Anche in questa domenica, come appendice al Tempo pasquale, celebriamo una festa particolare: il Corpo e il Sangue di Cristo, il Corpus Domini. Siamo invitati a fermare la nostra attenzione sulla cena del Signore a cui partecipiamo ogni domenica per approfondirne il significato, apprezzare sempre più il grande dono dell’Eucaristia, viverlo nella nostra vita. Ci guida, quest’anno, il Vangelo di Marco (capitolo 14, versetti 12-16 e 22-26) con il racconto semplice ed essenziale dell’ultima cena di Gesù.
Si avvicina la pasqua dei Giudei. I capi del popolo hanno già deciso di ucciderlo. Giuda, uno dei suoi amici, l’ha tradito. Gesù desidera celebrare la cena pasquale con i discepoli e prende l’iniziativa di mandare due di loro da un amico: «Egli vi mostrerà al piano superiore una grande sala, arredata e già pronta; lì preparate la cena per noi».

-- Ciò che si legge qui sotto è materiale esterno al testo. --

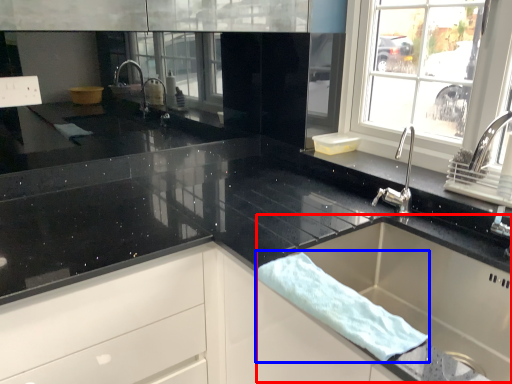
Question: Which object is closer to the camera taking this photo, sink (highlighted by a red box) or bath towel (highlighted by a blue box)?

Choices:
 (A) sink
 (B) bath towel

Answer: (B)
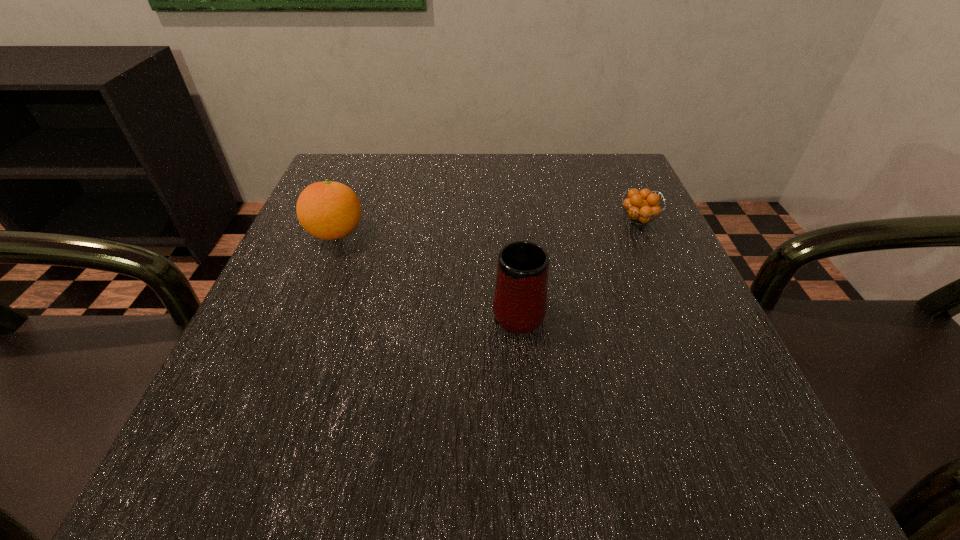
This screenshot has width=960, height=540. Find the location of `unoccupied position between the mug and the leftmost object`. unoccupied position between the mug and the leftmost object is located at coordinates (427, 271).

Where is `free space between the taller orange fruit and the rightmost object`? The image size is (960, 540). free space between the taller orange fruit and the rightmost object is located at coordinates (488, 227).

At what (x,y) coordinates should I click in order to perform the action: click on free point between the second object from right to left and the right orange fruit. Please return your answer as a coordinate pair (x, y). The height and width of the screenshot is (540, 960). Looking at the image, I should click on point(579,264).

The width and height of the screenshot is (960, 540). I want to click on object that stands as the closest to the second object from right to left, so click(x=642, y=206).

Where is `object that stands as the second closest to the shorter orange fruit`? The width and height of the screenshot is (960, 540). object that stands as the second closest to the shorter orange fruit is located at coordinates (328, 210).

At what (x,y) coordinates should I click in order to perform the action: click on vacant point that satisfies the following two spatial constraints: 1. on the back side of the taller orange fruit; 2. on the left side of the shorter orange fruit. Please return your answer as a coordinate pair (x, y). Looking at the image, I should click on coord(341,220).

The width and height of the screenshot is (960, 540). I want to click on free spot that satisfies the following two spatial constraints: 1. on the side of the nearest object with the handle; 2. on the left side of the shorter orange fruit, so [511, 220].

What are the coordinates of `vacant space that satisfies the following two spatial constraints: 1. on the side of the rightmost object with the handle; 2. on the right side of the mug` in the screenshot? It's located at (511, 220).

This screenshot has width=960, height=540. Find the location of `free space that satisfies the following two spatial constraints: 1. on the side of the shorter orange fruit with the handle; 2. on the left side of the nearest object`. free space that satisfies the following two spatial constraints: 1. on the side of the shorter orange fruit with the handle; 2. on the left side of the nearest object is located at coordinates (x=511, y=220).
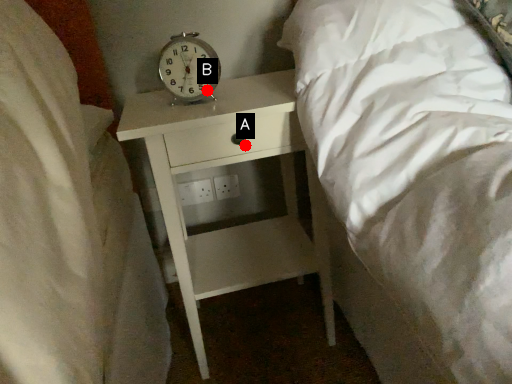
Question: Two points are circled on the image, labeled by A and B beside each circle. Which point appears farthest from the camera in this image?

Choices:
 (A) A is further
 (B) B is further

Answer: (B)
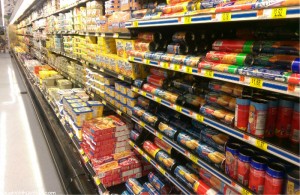
Where is `shelves`? The height and width of the screenshot is (195, 300). shelves is located at coordinates (157, 166), (179, 148), (185, 112), (201, 18).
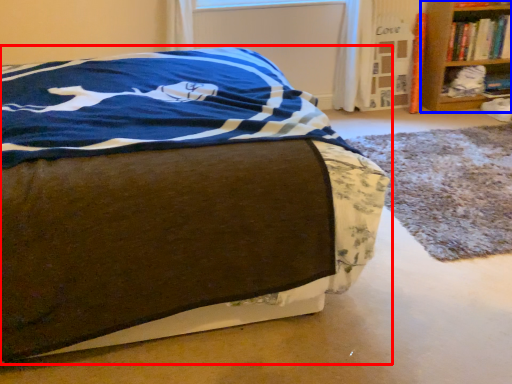
Question: Among these objects, which one is farthest to the camera, bed (highlighted by a red box) or shelf (highlighted by a blue box)?

Choices:
 (A) bed
 (B) shelf

Answer: (B)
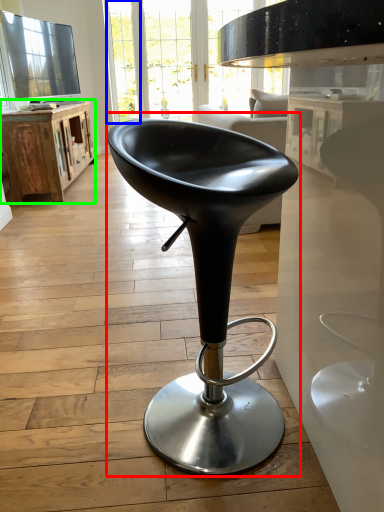
Question: Which object is positioned farthest from chair (highlighted by a red box)? Select from glass door (highlighted by a blue box) and table (highlighted by a green box).

Choices:
 (A) glass door
 (B) table

Answer: (A)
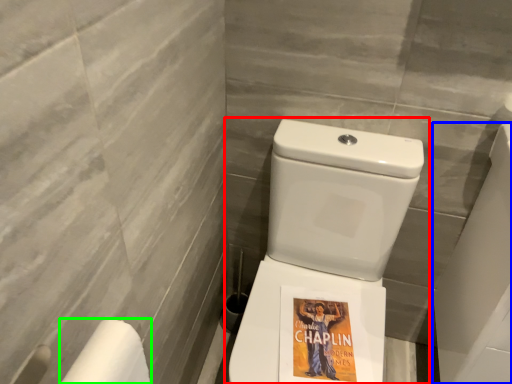
Question: Which object is the closest to the toilet (highlighted by a red box)? Choose among these: porcelain (highlighted by a blue box) or toilet paper (highlighted by a green box).

Choices:
 (A) porcelain
 (B) toilet paper

Answer: (A)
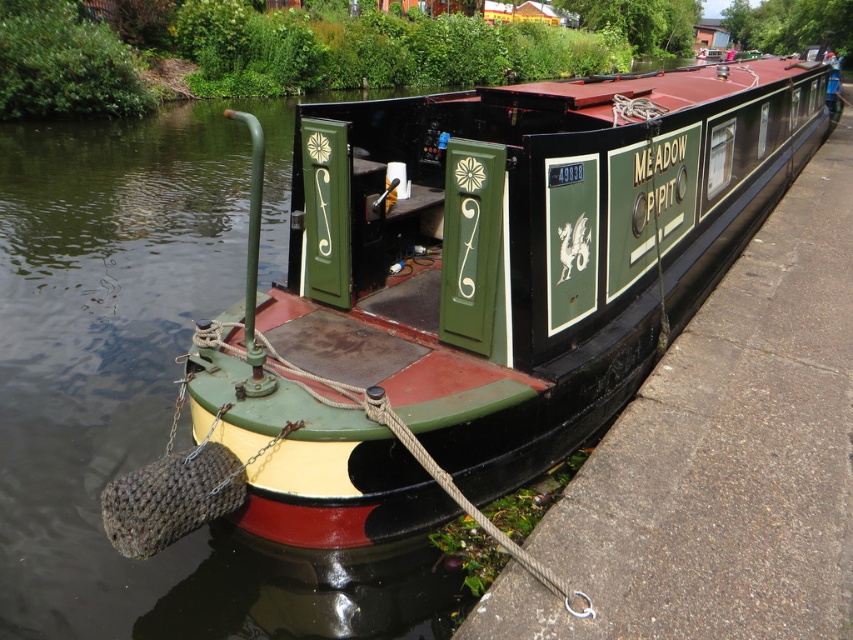
You are navigating a narrowboat and need to determine its position relative to the dock. According to the coordinates provided, where exactly is the green polished wood boat at center positioned?

The green polished wood boat at center is located at point coordinates of (525, 244).

You are standing on the dock next to the narrowboat. You see the point at coordinates (525, 244). What object does this point correspond to?

The point at coordinates (525, 244) corresponds to the green polished wood boat at center.

You are a dock attendant who needs to ensure that the green polished wood boat at center and the green painted wood narrowboat at center can both fit side by side in a docking area that is 10 meters wide. Based on their widths, will they fit together?

The green polished wood boat at center is wider than the green painted wood narrowboat at center. However, without knowing their exact widths, it is impossible to determine if their combined width is less than or equal to 10 meters. Additional information about their individual widths is required to make this assessment.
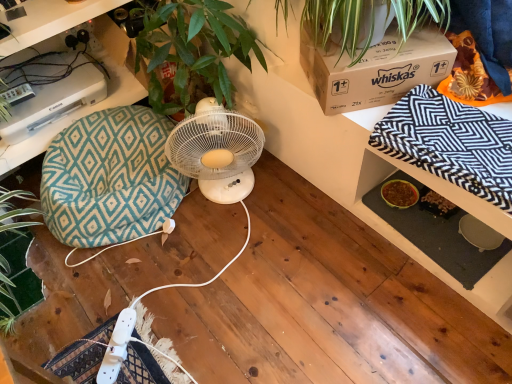
In order to click on teal fabric cushion at left in this screenshot , I will do `click(51, 20)`.

What do you see at coordinates (110, 178) in the screenshot? The image size is (512, 384). I see `teal diamond-patterned bean bag chair at left` at bounding box center [110, 178].

At what (x,y) coordinates should I click in order to perform the action: click on teal fabric cushion at left. Please return your answer as a coordinate pair (x, y). This screenshot has width=512, height=384. Looking at the image, I should click on [x=51, y=20].

Between teal diamond-patterned bean bag chair at left and brown cardboard box at upper right, which one has smaller size?

Smaller between the two is brown cardboard box at upper right.

Is teal diamond-patterned bean bag chair at left in front of brown cardboard box at upper right?

That is False.

How far apart are teal diamond-patterned bean bag chair at left and brown cardboard box at upper right?

A distance of 30.92 inches exists between teal diamond-patterned bean bag chair at left and brown cardboard box at upper right.

Can you tell me how much teal diamond-patterned bean bag chair at left and brown cardboard box at upper right differ in facing direction?

28.9 degrees.

Which object is positioned more to the left, white plastic fan at center or black and white zigzag blanket at upper right?

white plastic fan at center.

From a real-world perspective, who is located lower, white plastic fan at center or black and white zigzag blanket at upper right?

white plastic fan at center.

Is white plastic fan at center oriented towards black and white zigzag blanket at upper right?

No, white plastic fan at center is not facing towards black and white zigzag blanket at upper right.

Looking at this image, can you tell me how much white plastic fan at center and black and white zigzag blanket at upper right differ in facing direction?

The angle between the facing direction of white plastic fan at center and the facing direction of black and white zigzag blanket at upper right is 57.3 degrees.

Is brown cardboard box at upper right thinner than teal fabric cushion at left?

Incorrect, the width of brown cardboard box at upper right is not less than that of teal fabric cushion at left.

Consider the image. Is brown cardboard box at upper right to the left of teal fabric cushion at left from the viewer's perspective?

Incorrect, brown cardboard box at upper right is not on the left side of teal fabric cushion at left.

At what (x,y) coordinates should I click in order to perform the action: click on box on the right of teal fabric cushion at left. Please return your answer as a coordinate pair (x, y). This screenshot has width=512, height=384. Looking at the image, I should click on 375,69.

Would you say brown cardboard box at upper right is outside teal fabric cushion at left?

È una cena di festa che rimanda al passato: fa rivivere la liberazione del popolo d’Israele dalla schiavitù dell’Egitto con il pane azzimo (il pane non lievitato), l’agnello, le erbe amare, il vino. Ma è anche tesa verso il futuro: l’attesa del Messia liberatore. Ma quale Messia?
È in questa cornice di festa e carica di attesa che il dramma di Gesù giunge a compimento: è un Messia che va a morire, che libera l’umanità con l’amore donando la propria vita.
«Mentre mangiavano, prese il pane e recitò la preghiera di benedizione, lo spezzò e lo diede loro dicendo: “Prendete questo è il mio corpo”. Poi prese un calice e rese grazie, lo diede loro e bevvero tutti. E disse loro: “Questo è il mio sangue dell’Alleanza, che è versato per voi”».
I gesti e le parole rivelano il dono supremo di Gesù: offre la sua vita per noi. Il suo corpo donato, il suo sangue versato costituiscono l’Alleanza (il patto di amicizia) nuova ed eterna, ormai definitiva, tra Dio e l’umanità.
Partecipare alla Cena del Signore non significa solo riconoscere la sua presenza nel segno del pane e del vino consacrati. Comunicare con il Signore Gesù nell’Eucaristia significa seguirlo nell’amore che si fa dono nel servire Dio e i fratelli.
Qualcuno ha fatto notare che più che preoccuparci di quanti partecipano alla Messa domenicale dovremmo preoccuparci di come escono dalla Messa i cristiani che hanno partecipato alla Cena del Signore: sono capaci, con la grazia di Dio, di fare della loro vita un dono per gli altri?